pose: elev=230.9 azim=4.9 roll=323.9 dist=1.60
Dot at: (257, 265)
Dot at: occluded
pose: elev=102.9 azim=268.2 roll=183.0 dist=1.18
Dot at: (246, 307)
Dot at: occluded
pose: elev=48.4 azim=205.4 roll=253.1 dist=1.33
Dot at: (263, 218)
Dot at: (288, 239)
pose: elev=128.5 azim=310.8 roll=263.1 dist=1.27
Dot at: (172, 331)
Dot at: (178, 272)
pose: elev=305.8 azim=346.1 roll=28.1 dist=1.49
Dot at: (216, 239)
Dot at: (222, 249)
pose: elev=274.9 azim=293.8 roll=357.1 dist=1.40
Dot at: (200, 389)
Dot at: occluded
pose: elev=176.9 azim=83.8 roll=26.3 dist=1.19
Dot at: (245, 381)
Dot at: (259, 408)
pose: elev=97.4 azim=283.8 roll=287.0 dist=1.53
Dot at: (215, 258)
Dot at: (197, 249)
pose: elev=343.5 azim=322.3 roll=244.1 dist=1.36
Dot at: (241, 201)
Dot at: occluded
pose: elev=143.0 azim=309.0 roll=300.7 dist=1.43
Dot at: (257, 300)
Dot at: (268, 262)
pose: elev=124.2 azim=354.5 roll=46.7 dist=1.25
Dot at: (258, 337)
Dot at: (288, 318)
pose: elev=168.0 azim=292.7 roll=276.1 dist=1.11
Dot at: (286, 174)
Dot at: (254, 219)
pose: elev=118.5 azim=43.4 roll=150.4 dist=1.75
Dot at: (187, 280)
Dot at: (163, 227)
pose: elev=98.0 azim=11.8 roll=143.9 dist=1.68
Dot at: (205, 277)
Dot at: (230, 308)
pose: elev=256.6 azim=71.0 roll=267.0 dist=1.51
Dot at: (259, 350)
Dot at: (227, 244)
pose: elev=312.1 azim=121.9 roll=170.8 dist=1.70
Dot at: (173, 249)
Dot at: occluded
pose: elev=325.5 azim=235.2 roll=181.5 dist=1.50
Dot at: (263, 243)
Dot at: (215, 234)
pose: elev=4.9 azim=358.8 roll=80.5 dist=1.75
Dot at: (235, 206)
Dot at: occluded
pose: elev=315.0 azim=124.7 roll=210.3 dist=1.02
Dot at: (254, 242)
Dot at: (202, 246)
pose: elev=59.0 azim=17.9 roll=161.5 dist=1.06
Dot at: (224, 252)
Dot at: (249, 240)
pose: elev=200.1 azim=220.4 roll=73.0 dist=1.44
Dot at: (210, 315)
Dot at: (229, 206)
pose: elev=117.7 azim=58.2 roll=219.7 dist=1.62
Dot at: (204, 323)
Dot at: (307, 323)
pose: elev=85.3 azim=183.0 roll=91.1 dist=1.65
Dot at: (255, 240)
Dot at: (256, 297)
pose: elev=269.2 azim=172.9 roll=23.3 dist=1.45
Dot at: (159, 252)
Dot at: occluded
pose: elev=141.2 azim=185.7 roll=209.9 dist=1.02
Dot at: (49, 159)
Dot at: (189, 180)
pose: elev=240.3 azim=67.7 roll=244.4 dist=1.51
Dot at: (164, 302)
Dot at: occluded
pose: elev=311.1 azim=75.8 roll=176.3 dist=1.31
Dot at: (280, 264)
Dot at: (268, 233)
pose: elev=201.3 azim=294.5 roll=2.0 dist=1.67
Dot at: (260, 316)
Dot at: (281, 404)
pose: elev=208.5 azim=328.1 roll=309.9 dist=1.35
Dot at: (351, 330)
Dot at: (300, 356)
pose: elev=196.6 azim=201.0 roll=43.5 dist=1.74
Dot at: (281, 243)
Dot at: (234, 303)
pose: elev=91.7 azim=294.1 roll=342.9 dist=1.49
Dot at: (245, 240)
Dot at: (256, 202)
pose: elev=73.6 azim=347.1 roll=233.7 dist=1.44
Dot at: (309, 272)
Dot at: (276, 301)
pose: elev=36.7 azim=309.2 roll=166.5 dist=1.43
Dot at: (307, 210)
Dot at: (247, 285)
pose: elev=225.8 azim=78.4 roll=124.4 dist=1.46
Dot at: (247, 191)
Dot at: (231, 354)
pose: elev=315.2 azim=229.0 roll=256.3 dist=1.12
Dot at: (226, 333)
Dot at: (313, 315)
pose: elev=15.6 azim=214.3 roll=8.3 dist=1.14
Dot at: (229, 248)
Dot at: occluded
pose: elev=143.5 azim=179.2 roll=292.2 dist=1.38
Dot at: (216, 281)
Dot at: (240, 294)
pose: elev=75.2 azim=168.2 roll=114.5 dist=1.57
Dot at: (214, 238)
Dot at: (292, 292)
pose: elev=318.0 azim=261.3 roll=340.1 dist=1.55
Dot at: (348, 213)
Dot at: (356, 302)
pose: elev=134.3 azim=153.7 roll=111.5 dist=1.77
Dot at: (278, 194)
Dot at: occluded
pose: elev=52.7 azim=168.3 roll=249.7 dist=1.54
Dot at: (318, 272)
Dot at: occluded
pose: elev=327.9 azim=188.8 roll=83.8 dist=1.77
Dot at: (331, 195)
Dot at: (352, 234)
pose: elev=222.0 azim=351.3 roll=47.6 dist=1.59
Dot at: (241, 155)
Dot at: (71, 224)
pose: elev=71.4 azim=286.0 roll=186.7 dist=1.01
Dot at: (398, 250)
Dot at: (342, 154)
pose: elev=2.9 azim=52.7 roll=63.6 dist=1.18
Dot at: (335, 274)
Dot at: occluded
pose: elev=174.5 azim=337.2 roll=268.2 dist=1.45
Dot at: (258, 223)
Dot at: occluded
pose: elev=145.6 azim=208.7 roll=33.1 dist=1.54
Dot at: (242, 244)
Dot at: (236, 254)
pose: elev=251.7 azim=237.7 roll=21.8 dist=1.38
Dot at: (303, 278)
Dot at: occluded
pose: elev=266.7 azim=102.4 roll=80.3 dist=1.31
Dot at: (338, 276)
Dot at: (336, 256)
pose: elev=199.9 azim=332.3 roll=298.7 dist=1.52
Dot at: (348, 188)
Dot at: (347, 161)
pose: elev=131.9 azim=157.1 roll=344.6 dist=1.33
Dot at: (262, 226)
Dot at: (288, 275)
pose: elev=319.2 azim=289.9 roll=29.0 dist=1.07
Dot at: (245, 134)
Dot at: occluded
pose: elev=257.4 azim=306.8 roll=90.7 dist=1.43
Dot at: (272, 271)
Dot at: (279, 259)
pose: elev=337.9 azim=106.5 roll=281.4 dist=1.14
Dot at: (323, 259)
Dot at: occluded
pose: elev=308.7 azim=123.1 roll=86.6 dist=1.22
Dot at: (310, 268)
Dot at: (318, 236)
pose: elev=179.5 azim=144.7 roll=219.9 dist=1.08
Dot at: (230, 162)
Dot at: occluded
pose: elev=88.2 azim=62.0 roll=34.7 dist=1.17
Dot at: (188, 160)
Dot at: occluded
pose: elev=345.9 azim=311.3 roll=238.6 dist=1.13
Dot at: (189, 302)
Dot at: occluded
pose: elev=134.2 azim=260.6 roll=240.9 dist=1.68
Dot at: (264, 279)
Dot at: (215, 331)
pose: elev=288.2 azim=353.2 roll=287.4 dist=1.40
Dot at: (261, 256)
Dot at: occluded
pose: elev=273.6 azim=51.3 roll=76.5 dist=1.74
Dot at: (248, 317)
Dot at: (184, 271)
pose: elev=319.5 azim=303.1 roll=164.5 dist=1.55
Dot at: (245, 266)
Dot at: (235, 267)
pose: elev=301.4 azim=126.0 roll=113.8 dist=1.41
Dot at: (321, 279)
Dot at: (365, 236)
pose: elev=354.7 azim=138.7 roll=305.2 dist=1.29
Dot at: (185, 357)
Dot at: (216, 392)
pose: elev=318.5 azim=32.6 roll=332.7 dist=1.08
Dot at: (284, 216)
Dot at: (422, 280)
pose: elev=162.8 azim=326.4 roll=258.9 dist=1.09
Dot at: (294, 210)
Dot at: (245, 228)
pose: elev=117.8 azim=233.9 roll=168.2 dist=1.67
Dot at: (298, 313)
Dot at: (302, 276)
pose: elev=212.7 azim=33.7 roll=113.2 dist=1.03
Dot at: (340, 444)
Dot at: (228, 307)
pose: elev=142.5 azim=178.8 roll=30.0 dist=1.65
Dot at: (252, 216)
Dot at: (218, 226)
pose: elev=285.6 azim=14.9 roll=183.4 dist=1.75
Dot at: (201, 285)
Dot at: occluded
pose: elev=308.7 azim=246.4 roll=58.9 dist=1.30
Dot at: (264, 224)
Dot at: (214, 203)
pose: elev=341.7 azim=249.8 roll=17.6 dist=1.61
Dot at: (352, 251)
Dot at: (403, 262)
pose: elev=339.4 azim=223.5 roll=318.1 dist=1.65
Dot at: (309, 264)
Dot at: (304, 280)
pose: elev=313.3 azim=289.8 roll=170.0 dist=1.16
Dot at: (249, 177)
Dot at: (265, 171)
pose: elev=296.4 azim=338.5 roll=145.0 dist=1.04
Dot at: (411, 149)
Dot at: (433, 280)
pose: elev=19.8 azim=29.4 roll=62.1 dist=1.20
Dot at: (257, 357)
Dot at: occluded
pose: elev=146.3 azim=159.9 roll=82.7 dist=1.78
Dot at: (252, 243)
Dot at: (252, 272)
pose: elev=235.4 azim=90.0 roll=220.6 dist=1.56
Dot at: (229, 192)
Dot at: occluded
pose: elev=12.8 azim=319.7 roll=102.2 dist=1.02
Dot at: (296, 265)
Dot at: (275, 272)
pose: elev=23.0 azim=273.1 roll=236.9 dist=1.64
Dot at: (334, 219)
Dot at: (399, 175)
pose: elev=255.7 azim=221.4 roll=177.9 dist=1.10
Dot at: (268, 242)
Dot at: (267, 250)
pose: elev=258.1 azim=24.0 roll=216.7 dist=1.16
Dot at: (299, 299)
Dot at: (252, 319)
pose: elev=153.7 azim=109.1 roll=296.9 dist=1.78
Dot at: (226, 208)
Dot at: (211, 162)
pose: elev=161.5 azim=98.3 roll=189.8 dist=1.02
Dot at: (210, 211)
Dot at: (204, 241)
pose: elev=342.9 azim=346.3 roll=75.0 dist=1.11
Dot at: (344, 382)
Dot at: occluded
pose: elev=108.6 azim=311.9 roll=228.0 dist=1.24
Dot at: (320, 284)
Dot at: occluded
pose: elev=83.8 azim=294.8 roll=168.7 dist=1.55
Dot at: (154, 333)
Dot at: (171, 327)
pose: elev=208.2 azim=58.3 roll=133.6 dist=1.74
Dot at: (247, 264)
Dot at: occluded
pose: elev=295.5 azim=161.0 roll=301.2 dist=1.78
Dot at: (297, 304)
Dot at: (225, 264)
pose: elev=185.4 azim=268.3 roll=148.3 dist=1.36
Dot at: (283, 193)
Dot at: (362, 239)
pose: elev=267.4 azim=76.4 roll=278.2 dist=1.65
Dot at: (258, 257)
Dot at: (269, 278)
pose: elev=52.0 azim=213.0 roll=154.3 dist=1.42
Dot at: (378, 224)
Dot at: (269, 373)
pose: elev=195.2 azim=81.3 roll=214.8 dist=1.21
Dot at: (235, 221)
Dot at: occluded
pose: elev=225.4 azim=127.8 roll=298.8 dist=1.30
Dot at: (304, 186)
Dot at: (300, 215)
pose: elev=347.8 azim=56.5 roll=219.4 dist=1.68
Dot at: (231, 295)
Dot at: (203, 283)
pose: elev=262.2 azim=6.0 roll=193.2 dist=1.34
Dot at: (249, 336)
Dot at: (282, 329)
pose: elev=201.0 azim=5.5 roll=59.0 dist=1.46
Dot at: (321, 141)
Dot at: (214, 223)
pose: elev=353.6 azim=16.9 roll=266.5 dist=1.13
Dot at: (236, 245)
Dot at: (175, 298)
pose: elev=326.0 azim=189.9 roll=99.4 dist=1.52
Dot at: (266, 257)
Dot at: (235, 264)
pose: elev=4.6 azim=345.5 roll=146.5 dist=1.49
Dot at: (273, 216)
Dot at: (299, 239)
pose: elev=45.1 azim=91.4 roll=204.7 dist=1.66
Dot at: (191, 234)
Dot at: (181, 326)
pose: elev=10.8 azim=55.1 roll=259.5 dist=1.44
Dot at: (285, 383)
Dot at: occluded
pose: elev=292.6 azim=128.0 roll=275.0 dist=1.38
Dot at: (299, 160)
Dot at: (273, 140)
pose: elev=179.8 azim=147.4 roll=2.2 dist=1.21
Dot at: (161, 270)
━━━━━━
Copy everything in the listing above from the line containing "pose: elev=318.0 azim=261.3" down to the line containing "Dot at: (342, 154)", both ends included.

• _Task answer_
pose: elev=318.0 azim=261.3 roll=340.1 dist=1.55
Dot at: (348, 213)
Dot at: (356, 302)
pose: elev=134.3 azim=153.7 roll=111.5 dist=1.77
Dot at: (278, 194)
Dot at: occluded
pose: elev=52.7 azim=168.3 roll=249.7 dist=1.54
Dot at: (318, 272)
Dot at: occluded
pose: elev=327.9 azim=188.8 roll=83.8 dist=1.77
Dot at: (331, 195)
Dot at: (352, 234)
pose: elev=222.0 azim=351.3 roll=47.6 dist=1.59
Dot at: (241, 155)
Dot at: (71, 224)
pose: elev=71.4 azim=286.0 roll=186.7 dist=1.01
Dot at: (398, 250)
Dot at: (342, 154)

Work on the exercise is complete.